## Description of the task:
The output should be every line below that includes the word "further".

[Opening Extracted data section]

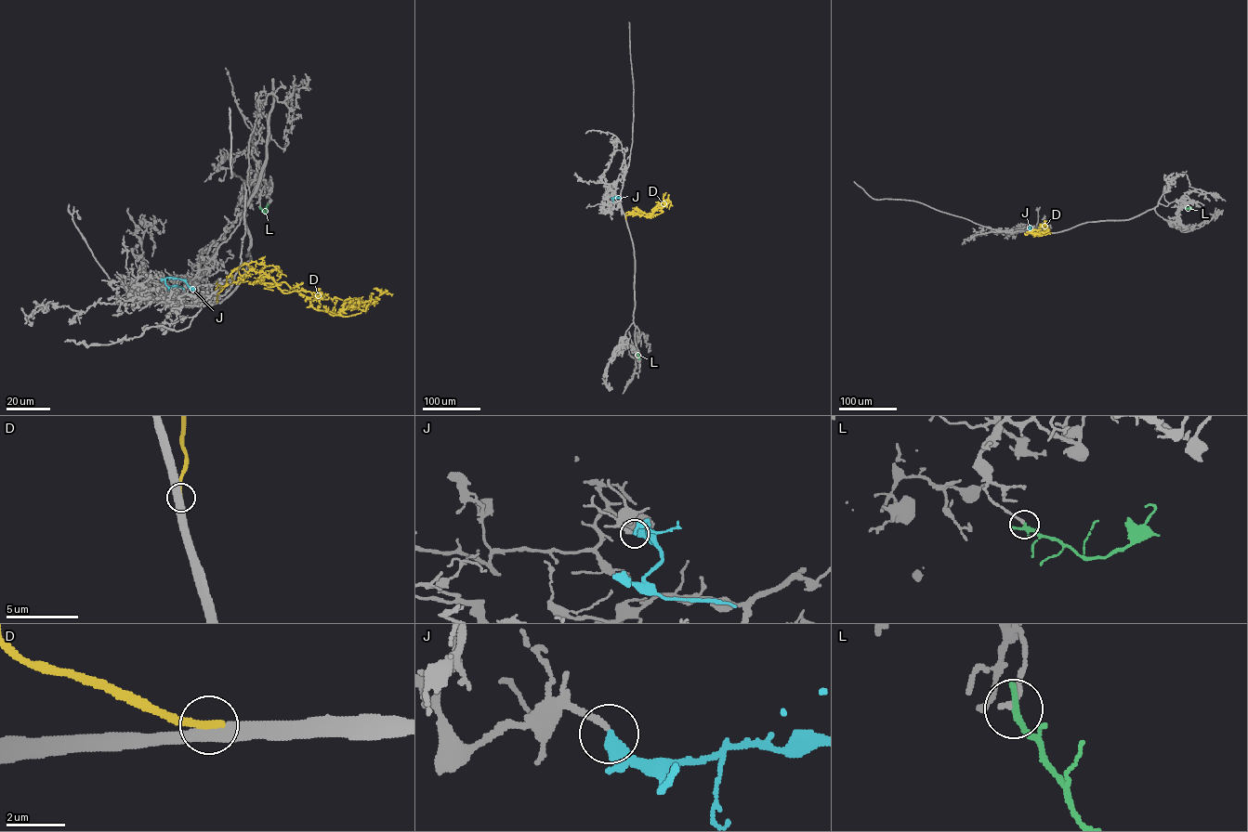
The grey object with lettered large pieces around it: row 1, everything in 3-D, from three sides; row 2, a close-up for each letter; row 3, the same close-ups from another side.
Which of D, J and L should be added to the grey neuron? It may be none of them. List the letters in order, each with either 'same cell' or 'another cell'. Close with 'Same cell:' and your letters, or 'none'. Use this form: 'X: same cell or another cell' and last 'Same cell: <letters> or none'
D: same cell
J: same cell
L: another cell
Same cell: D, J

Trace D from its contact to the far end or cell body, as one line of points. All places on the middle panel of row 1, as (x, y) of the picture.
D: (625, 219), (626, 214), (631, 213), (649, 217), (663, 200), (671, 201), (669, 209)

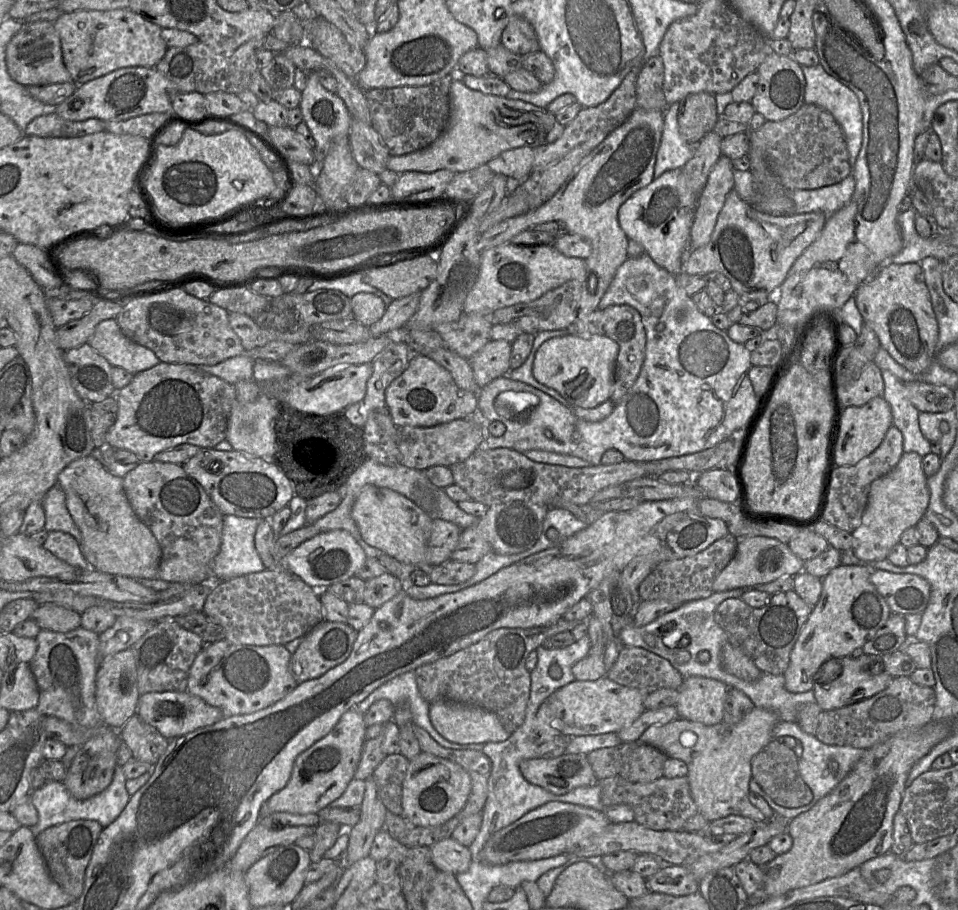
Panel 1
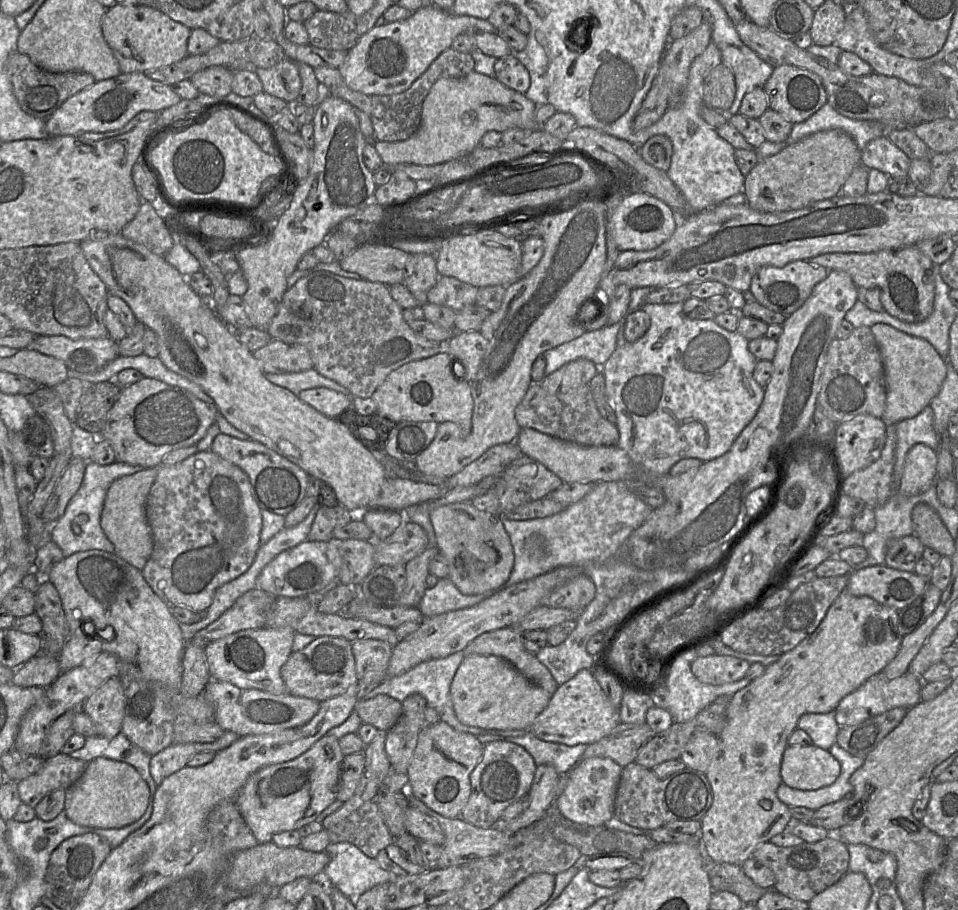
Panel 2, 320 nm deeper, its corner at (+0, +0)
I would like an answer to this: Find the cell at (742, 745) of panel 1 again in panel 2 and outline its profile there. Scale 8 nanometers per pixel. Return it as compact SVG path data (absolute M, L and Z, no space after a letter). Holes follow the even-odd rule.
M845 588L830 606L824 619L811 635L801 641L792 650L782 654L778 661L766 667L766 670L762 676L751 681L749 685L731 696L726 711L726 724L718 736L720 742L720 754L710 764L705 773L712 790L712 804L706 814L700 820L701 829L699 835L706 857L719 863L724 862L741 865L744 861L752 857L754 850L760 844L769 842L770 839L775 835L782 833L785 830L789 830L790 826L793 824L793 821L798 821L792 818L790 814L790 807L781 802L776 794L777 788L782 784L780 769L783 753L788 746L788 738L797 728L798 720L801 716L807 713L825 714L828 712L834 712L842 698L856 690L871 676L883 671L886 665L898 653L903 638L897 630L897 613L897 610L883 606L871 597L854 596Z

[Closing Extracted data section]
[Opening Extracted data section]

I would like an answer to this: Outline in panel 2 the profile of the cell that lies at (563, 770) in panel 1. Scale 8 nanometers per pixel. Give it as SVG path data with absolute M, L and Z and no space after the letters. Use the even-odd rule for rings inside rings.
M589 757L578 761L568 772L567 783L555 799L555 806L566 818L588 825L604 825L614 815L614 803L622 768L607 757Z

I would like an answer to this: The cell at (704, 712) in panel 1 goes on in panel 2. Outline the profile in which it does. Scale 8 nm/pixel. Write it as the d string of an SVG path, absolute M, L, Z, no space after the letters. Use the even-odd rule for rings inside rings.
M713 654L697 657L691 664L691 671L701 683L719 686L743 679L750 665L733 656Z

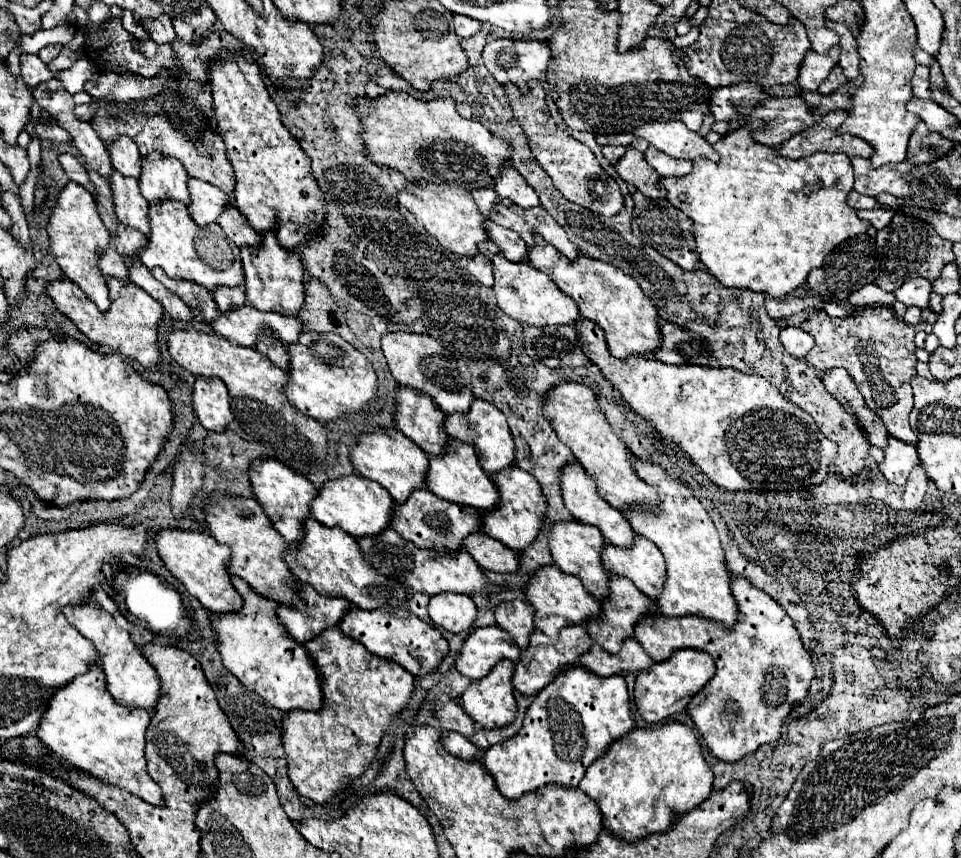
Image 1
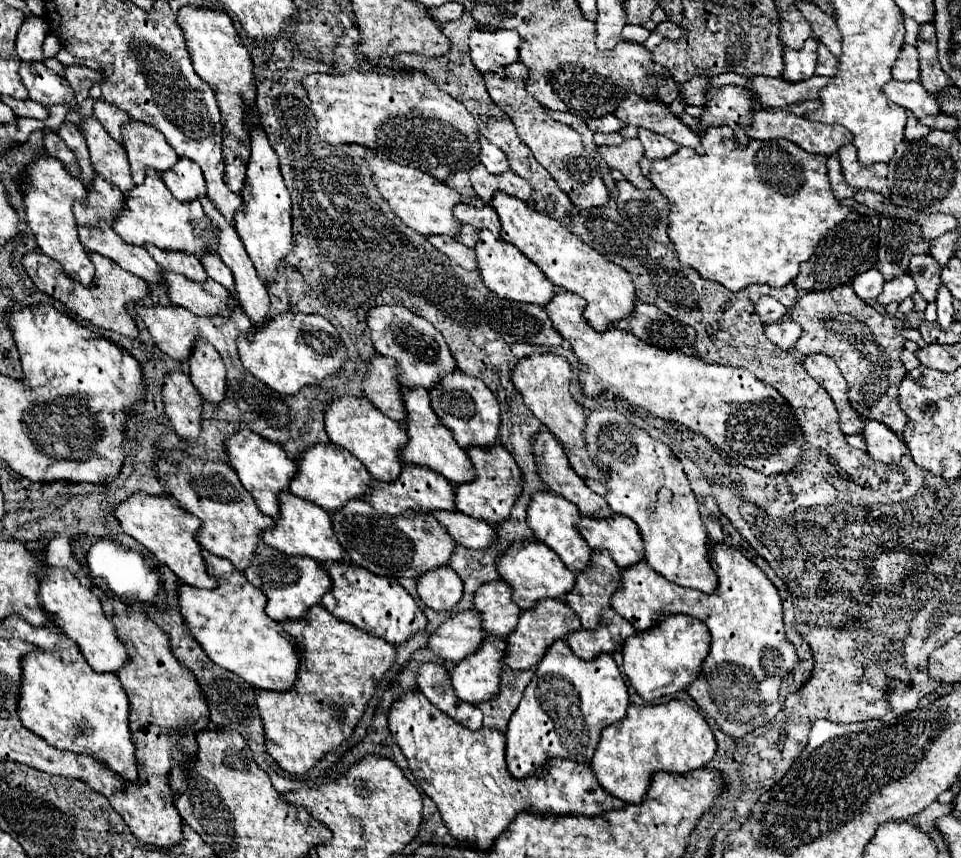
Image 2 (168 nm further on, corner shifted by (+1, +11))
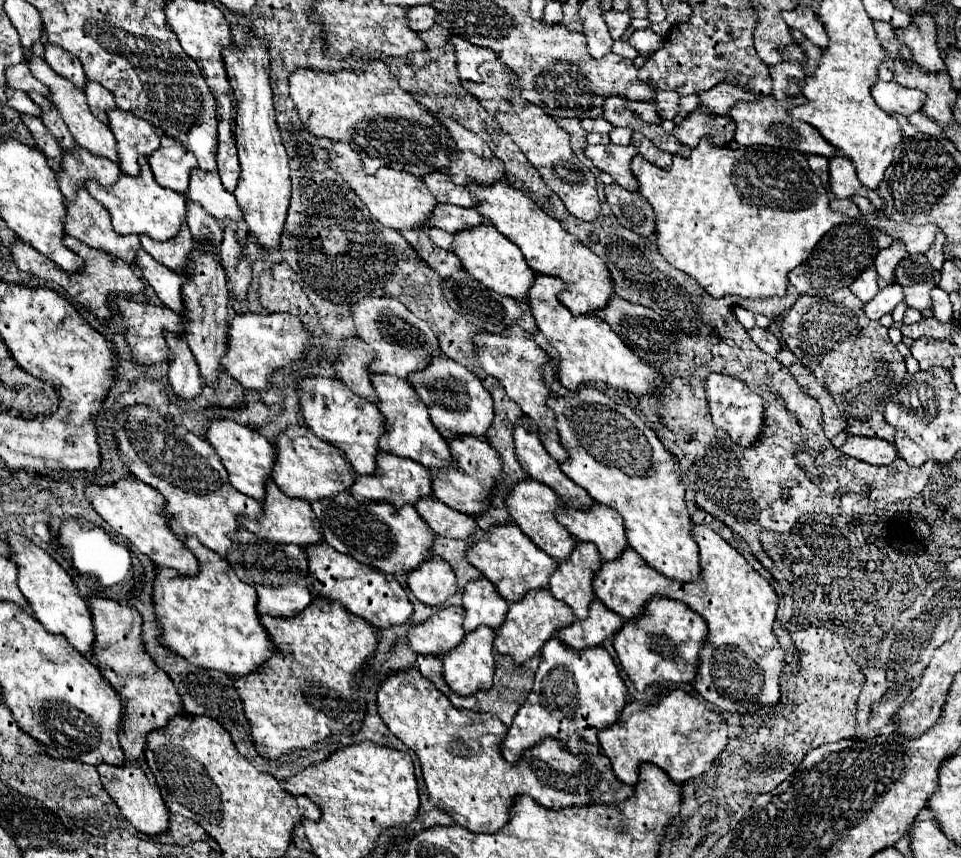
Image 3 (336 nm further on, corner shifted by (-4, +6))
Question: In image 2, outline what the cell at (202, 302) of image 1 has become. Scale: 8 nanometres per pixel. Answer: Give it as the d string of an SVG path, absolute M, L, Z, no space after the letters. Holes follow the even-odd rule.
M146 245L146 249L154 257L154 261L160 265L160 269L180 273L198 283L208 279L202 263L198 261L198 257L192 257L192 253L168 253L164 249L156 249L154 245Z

[Closing Extracted data section]

## Answer to the problem:
Image 2 (168 nm further on, corner shifted by (+1, +11))
Image 3 (336 nm further on, corner shifted by (-4, +6))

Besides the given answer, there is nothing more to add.